Dione didn’t go straight to the hospital; she was far too wound up for that. She had taken a taxi to Theo’s office but now decided to walk. Even then she took a circuitous route and by the time she did reach the hospital she was almost able to laugh at Theo Tsardikos’ suggestion.

But her father didn’t laugh. ‘You could do worse,’ he said. ‘I’ve always wanted you to marry a proud Greek male and Tsardikos is as good as they come.’

Praise indeed coming from her father, thought Dione.

‘I’ve been so afraid that on one of your trips to England you’ll fall in love. It would break my heart.’
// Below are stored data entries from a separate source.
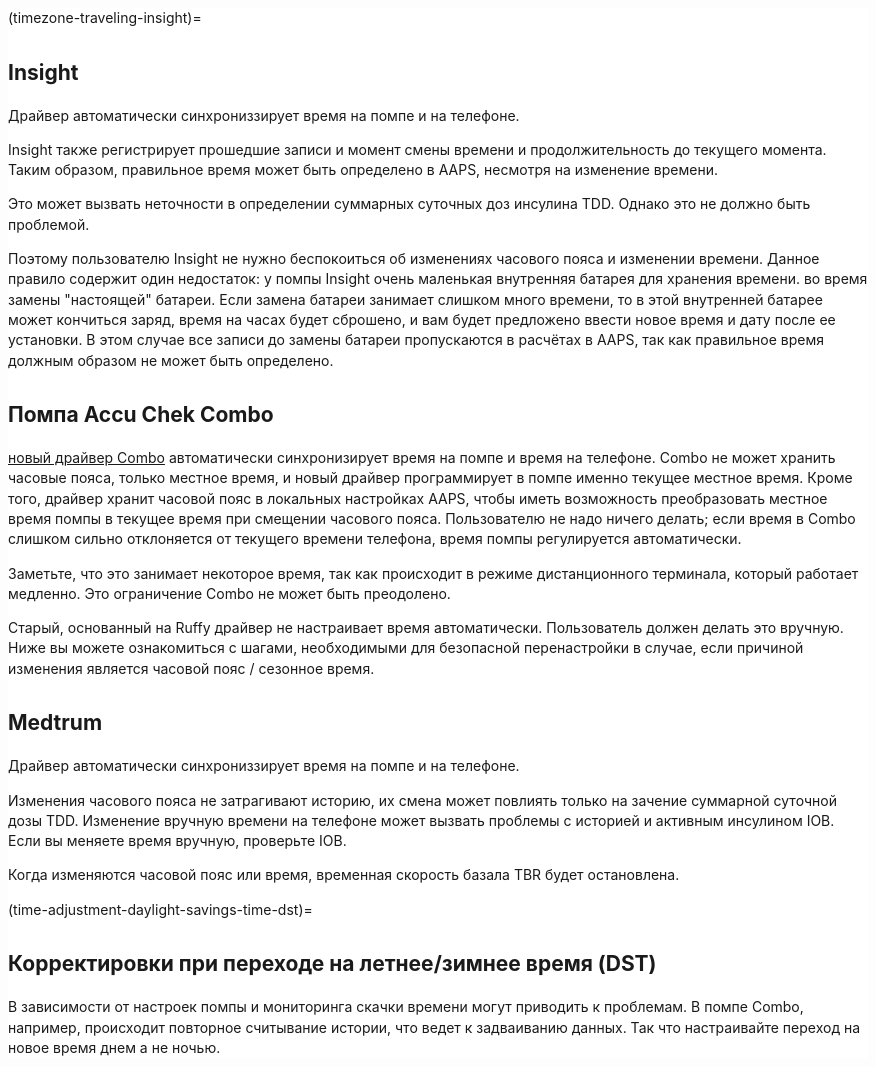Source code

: (timezone-traveling-insight)=

## Insight

Драйвер автоматически синхрониззирует время на помпе и на телефоне.

Insight также регистрирует прошедшие записи и момент смены времени и продолжительность до текущего момента. Таким образом, правильное время может быть определено в AAPS, несмотря на изменение времени.

Это может вызвать неточности в определении суммарных суточных доз инсулина TDD. Однако это не должно быть проблемой.

Поэтому пользователю Insight не нужно беспокоиться об изменениях часового пояса и изменении времени. Данное правило содержит один недостаток: у помпы Insight очень маленькая внутренняя батарея для хранения времени. во время замены "настоящей" батареи. Если замена батареи занимает слишком много времени, то в этой внутренней батарее может кончиться заряд, время на часах будет сброшено, и вам будет предложено ввести новое время и дату после ее установки. В этом случае все записи до замены батареи пропускаются в расчётах в AAPS, так как правильное время должным образом не может быть определено.

## Помпа Accu Chek Combo

[новый драйвер Combo](../CompatiblePumps/Accu-Chek-Combo-Pump-v2.md) автоматически синхронизирует время на помпе и время на телефоне. Combo не может хранить часовые пояса, только местное время, и новый драйвер программирует в помпе именно текущее местное время. Кроме того, драйвер хранит часовой пояс в локальных настройках AAPS, чтобы иметь возможность преобразовать местное время помпы в текущее время при смещении часового пояса. Пользователю не надо ничего делать; если время в Combo слишком сильно отклоняется от текущего времени телефона, время помпы регулируется автоматически.

Заметьте, что это занимает некоторое время, так как происходит в режиме дистанционного терминала, который работает медленно. Это ограничение Combo не может быть преодолено.

Старый, основанный на Ruffy драйвер не настраивает время автоматически. Пользователь должен делать это вручную. Ниже вы можете ознакомиться с шагами, необходимыми для безопасной перенастройки в случае, если причиной изменения является часовой пояс / сезонное время.

## Medtrum

Драйвер автоматически синхрониззирует время на помпе и на телефоне.

Изменения часового пояса не затрагивают историю, их смена может повлиять только на зачение суммарной суточной дозы TDD. Изменение вручную времени на телефоне может вызвать проблемы с историей и активным инсулином IOB. Если вы меняете время вручную, проверьте IOB.

Когда изменяются часовой пояс или время, временная скорость базала TBR будет остановлена.

(time-adjustment-daylight-savings-time-dst)=

## Корректировки при переходе на летнее/зимнее время (DST)

В зависимости от настроек помпы и мониторинга скачки времени могут приводить к проблемам. В помпе Combo, например, происходит повторное считывание истории, что ведет к задваиванию данных. Так что настраивайте переход на новое время днем а не ночью.
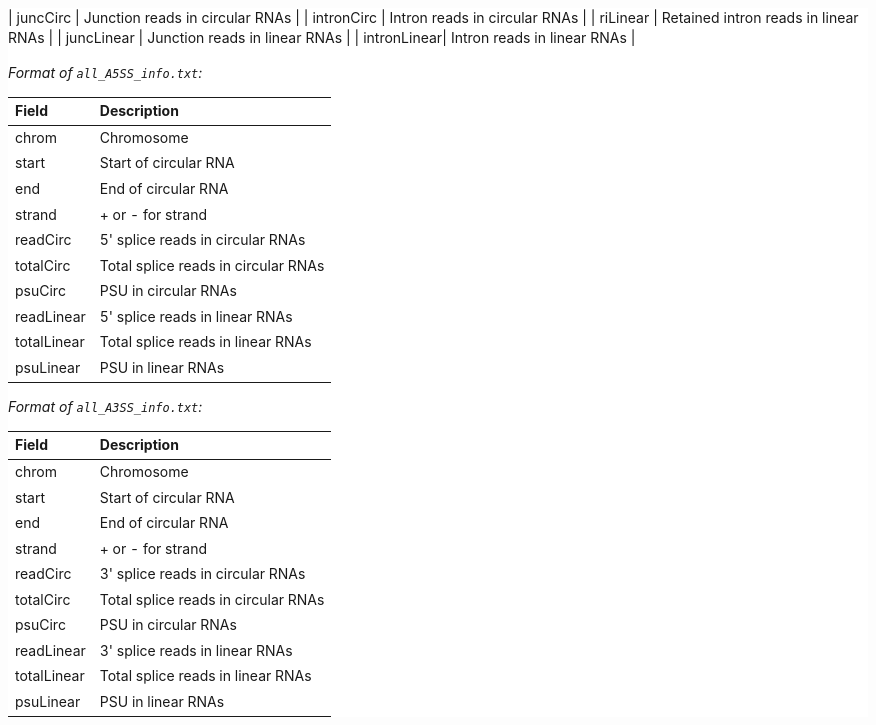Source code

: | juncCirc    | Junction reads in circular RNAs       |
| intronCirc  | Intron reads in circular RNAs         |
| riLinear    | Retained intron reads in linear RNAs  |
| juncLinear  | Junction reads in linear RNAs         |
| intronLinear| Intron reads in linear RNAs           |

*Format of `all_A5SS_info.txt`:*

| Field       | Description                           |
| :---------- | :------------------------------------ |
| chrom       | Chromosome                            |
| start       | Start of circular RNA                 |
| end         | End of circular RNA                   |
| strand      | + or - for strand                     |
| readCirc    | 5' splice reads in circular RNAs      |
| totalCirc   | Total splice reads in circular RNAs   |
| psuCirc     | PSU in circular RNAs                  |
| readLinear  | 5' splice reads in linear RNAs        |
| totalLinear | Total splice reads in linear RNAs     |
| psuLinear   | PSU in linear RNAs                    |

*Format of `all_A3SS_info.txt`:*

| Field       | Description                           |
| :---------- | :------------------------------------ |
| chrom       | Chromosome                            |
| start       | Start of circular RNA                 |
| end         | End of circular RNA                   |
| strand      | + or - for strand                     |
| readCirc    | 3' splice reads in circular RNAs      |
| totalCirc   | Total splice reads in circular RNAs   |
| psuCirc     | PSU in circular RNAs                  |
| readLinear  | 3' splice reads in linear RNAs        |
| totalLinear | Total splice reads in linear RNAs     |
| psuLinear   | PSU in linear RNAs                    |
It was on the tip of Dione’s tongue to tell him about Chris, but at the last moment she decided against it. Yannis’ health was so bad that such an admission might finish him off altogether. In fact he looked even worse today that he had yesterday. His breathing was laboured and his skin a ghostly yellow and Phrosini hovered, not knowing what to do to help her beloved husband.

‘I can’t marry a complete stranger,’ Dione said miserably.

‘Not even for me?’ demanded Yannis in a rough, angry voice. ‘Not even though my life and my livelihood depend on it? What sort of a daughter are you?’

He made Dione feel guilty, but even so she stuck to her guns. ‘I’d be prostituting myself.’

‘With Tsardikos? He’s an exciting male. Half the female population of Greece are after him. You’ll be the envy of thousands.’ And then he slumped in his chair and hardly seemed to be breathing.

Phrosini beckoned her out of the room. ‘We must leave him for a while,’ she said.

‘Don’t you know he’s asking the impossible?’ asked Dione, as they made their way to the hospital restaurant. ‘I haven’t said anything to my father, and I don’t want you to either, but there’s a man in England I’ve promised to marry.’

‘Oh, Dione, why didn’t you say?’ Her stepmother was full of concern.

‘How could I when my father’s so ill, and more especially after what he’s just said?’

‘And this boy, you love him?’

‘Of course.’ But Dione’s face gave away the fact that it wasn’t exactly going to be a marriage made in heaven.

‘You’re doing it because you don’t want your father to arrange a marriage for you?’ she asked intuitively.